Retinal PCs do not form an extensive cell network in Matrigel. The ability of TSP1^+/+ and TSP1^−/− retinal PCs to undergo capillary-like morphogenesis was evaluated by plating in Matrigel as described in materials and methods. Please note the minimal organization of retinal PCs cultured in Matrigel regardless of TSP1 status. These experiments were repeated with three isolations of PCs with similar results.

Fig. 10.

TSP1^−/− retinal PCs exhibited altered production of ECM proteins and Akt1 activation. A: levels of various ECM proteins, including TSP1, TSP2, fibronectin (FN), and tenascin C, were determined by Western blot analysis of cell lysates and conditioned medium as described in materials and methods. TSP1^+/+ PCs expressed significant amounts of TSP1, which was mainly cell associated, whereas TSP1^−/− cells lacked TSP1. TSP1^−/− PCs produced increased levels of TSP2 and FN but showed similar levels of tenascin C. β-Actin was used as a loading control for cell lysates.
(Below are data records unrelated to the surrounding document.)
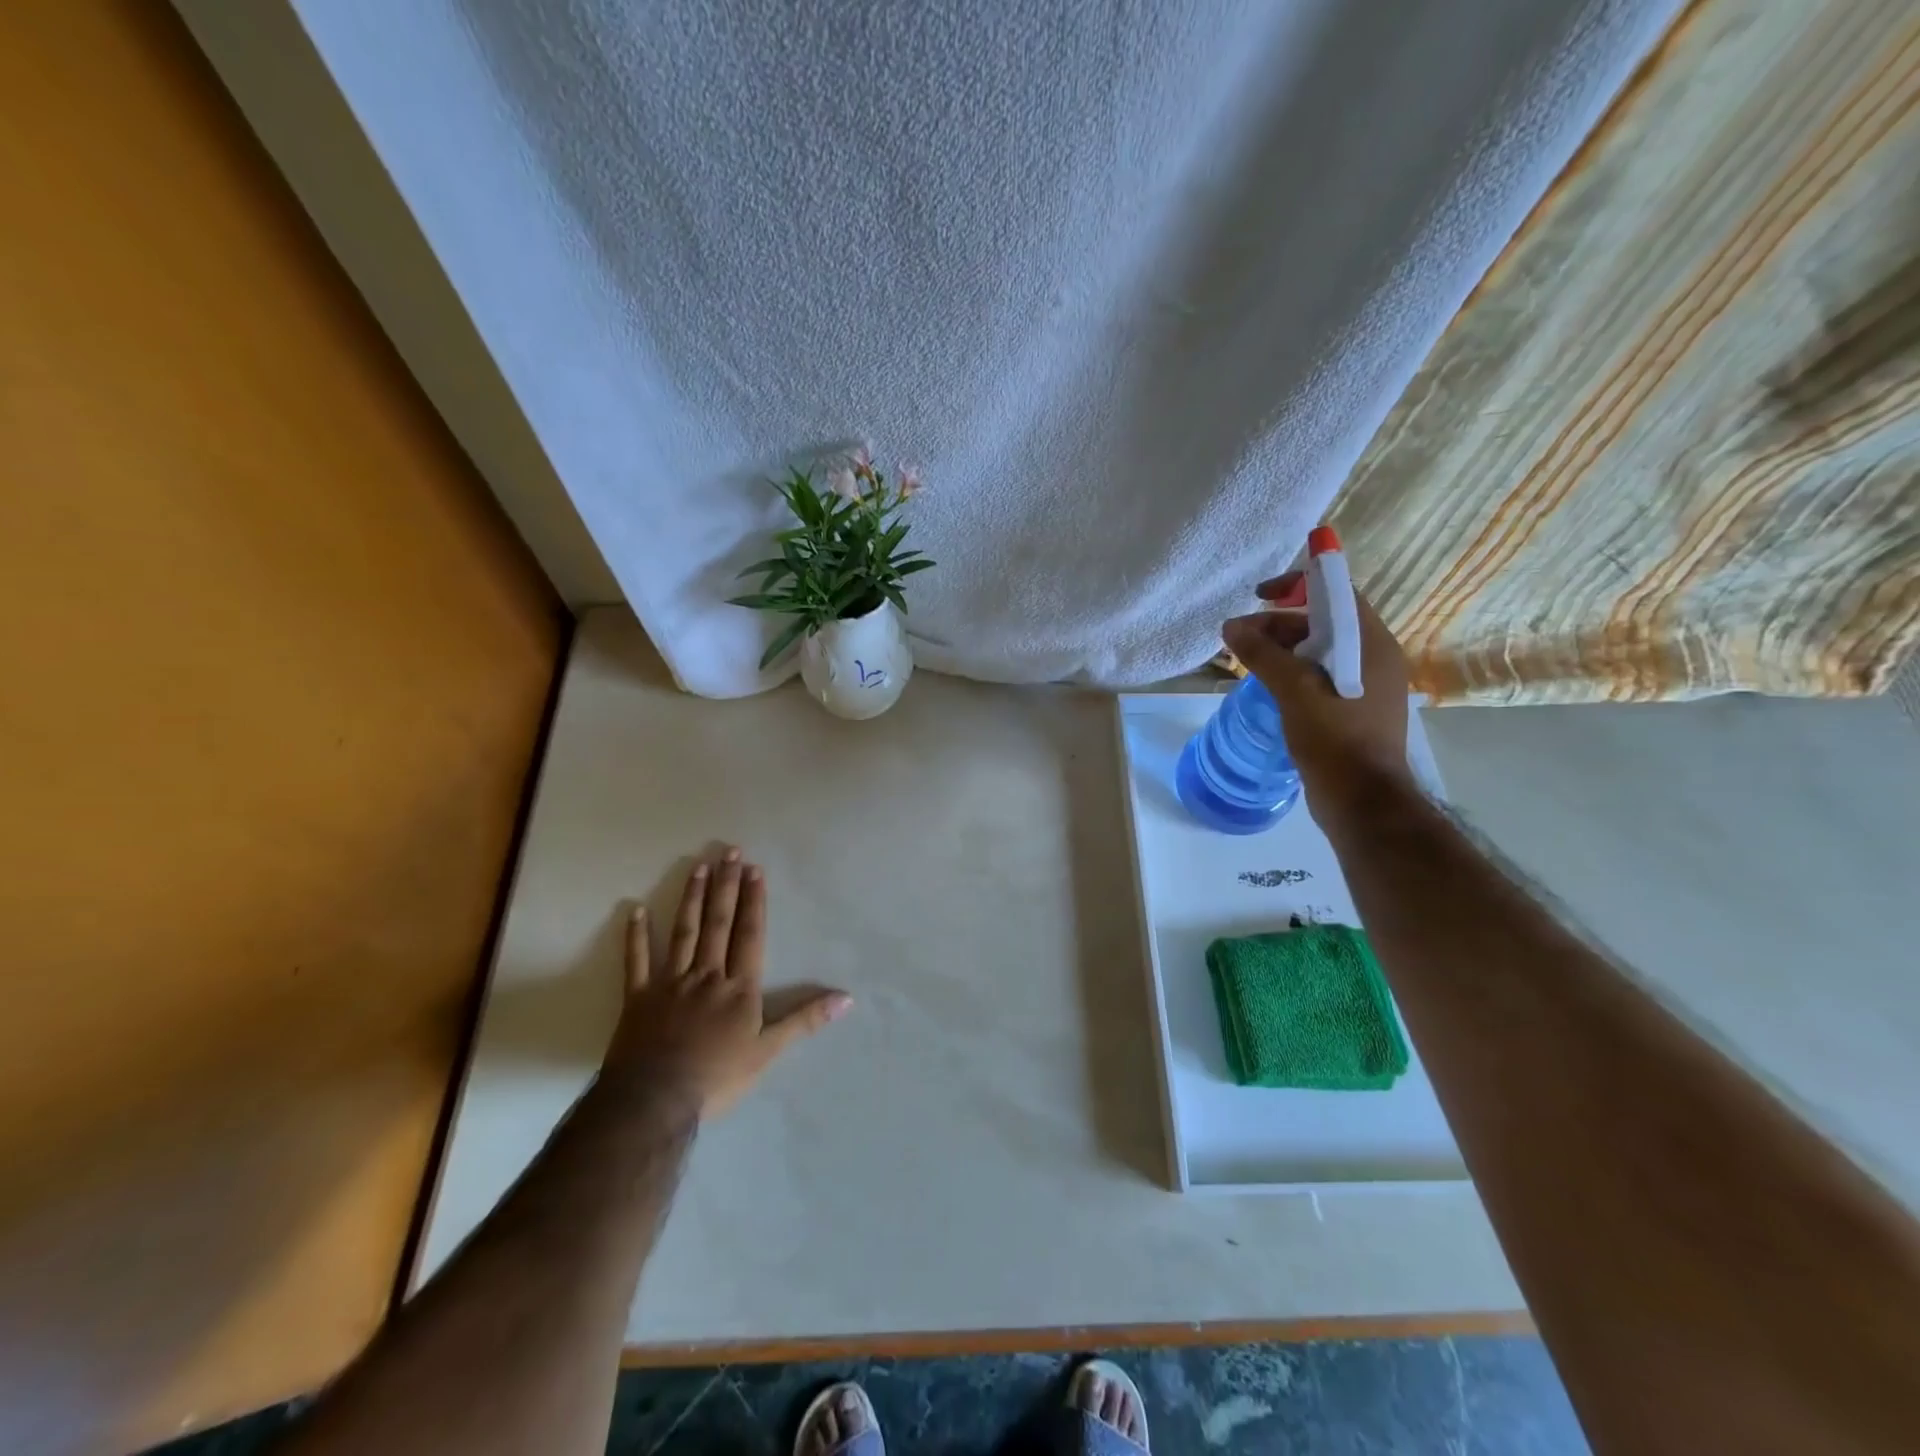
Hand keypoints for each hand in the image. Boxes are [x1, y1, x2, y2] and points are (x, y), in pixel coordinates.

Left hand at [605, 847, 850, 1117]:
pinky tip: (634, 910)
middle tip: (730, 852)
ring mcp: (670, 983)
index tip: (755, 869)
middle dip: (726, 886)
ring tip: (699, 867)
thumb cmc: (717, 1078)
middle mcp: (706, 974)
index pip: (750, 934)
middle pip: (719, 923)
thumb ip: (805, 1020)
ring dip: (692, 898)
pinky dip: (635, 936)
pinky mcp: (638, 998)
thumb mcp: (768, 1052)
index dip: (754, 901)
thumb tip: (847, 998)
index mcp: (739, 987)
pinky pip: (636, 962)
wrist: (654, 1102)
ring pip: (684, 932)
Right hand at [1221, 572, 1415, 821]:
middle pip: (1323, 622)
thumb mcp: (1294, 690)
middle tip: (1238, 639)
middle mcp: (1374, 658)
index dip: (1298, 585)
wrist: (1362, 801)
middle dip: (1278, 624)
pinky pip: (1319, 677)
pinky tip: (1265, 688)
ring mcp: (1365, 686)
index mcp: (1371, 644)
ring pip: (1318, 652)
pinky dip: (1291, 673)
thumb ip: (1263, 654)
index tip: (1261, 596)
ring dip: (1280, 650)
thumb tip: (1231, 627)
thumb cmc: (1335, 738)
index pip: (1337, 592)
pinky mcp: (1352, 709)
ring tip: (1245, 663)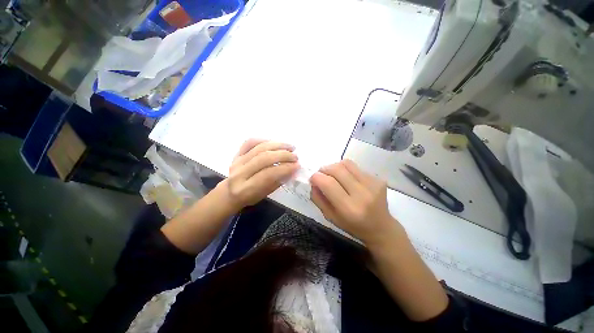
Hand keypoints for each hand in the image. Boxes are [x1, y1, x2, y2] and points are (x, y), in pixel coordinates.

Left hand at [221, 139, 299, 209]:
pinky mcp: (236, 153)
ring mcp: (237, 161)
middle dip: (283, 155)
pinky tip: (275, 142)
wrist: (230, 192)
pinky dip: (264, 140)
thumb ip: (279, 181)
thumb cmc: (250, 196)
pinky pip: (250, 142)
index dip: (285, 168)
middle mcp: (239, 173)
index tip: (297, 165)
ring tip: (290, 147)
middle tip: (295, 156)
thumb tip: (293, 169)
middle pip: (264, 158)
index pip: (268, 174)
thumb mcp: (266, 193)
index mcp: (246, 188)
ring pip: (259, 148)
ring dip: (278, 145)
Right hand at [310, 159, 400, 245]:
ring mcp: (372, 184)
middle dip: (324, 169)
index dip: (316, 177)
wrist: (381, 227)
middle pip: (337, 169)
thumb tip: (313, 181)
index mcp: (349, 208)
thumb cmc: (352, 226)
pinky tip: (348, 179)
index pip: (328, 183)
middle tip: (321, 175)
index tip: (313, 179)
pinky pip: (356, 167)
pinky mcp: (378, 179)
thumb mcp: (330, 217)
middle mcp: (362, 194)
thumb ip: (318, 199)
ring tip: (334, 175)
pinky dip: (346, 170)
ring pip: (346, 164)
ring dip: (335, 167)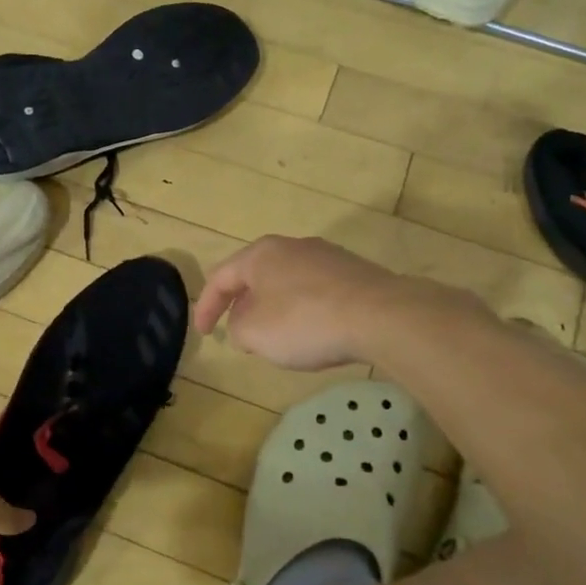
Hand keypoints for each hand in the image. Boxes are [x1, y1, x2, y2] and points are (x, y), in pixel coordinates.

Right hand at [194, 236, 407, 370]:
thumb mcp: (255, 333)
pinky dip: (304, 310)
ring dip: (274, 309)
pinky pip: (315, 291)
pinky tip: (313, 332)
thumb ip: (238, 328)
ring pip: (286, 283)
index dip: (206, 308)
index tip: (204, 335)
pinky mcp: (354, 272)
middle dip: (243, 306)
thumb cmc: (304, 321)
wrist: (381, 315)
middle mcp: (291, 246)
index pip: (220, 278)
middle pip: (255, 276)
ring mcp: (326, 256)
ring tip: (276, 337)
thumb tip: (245, 324)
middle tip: (239, 334)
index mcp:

B: levels of Akt1 and its phosphorylated (active) form (pAkt), as well as its downstream target endothelial nitric oxide synthase (eNOS), were evaluated by Western blot analysis of cell lysates as described in materials and methods. Please note the increased levels of Akt1 and its phosphorylated (active) form in TSP1^−/− compared with TSP1^+/+ PCs. We were unable to detect eNOS expression in retinal PCs. These experiments were repeated with three isolations of PCs with similar results.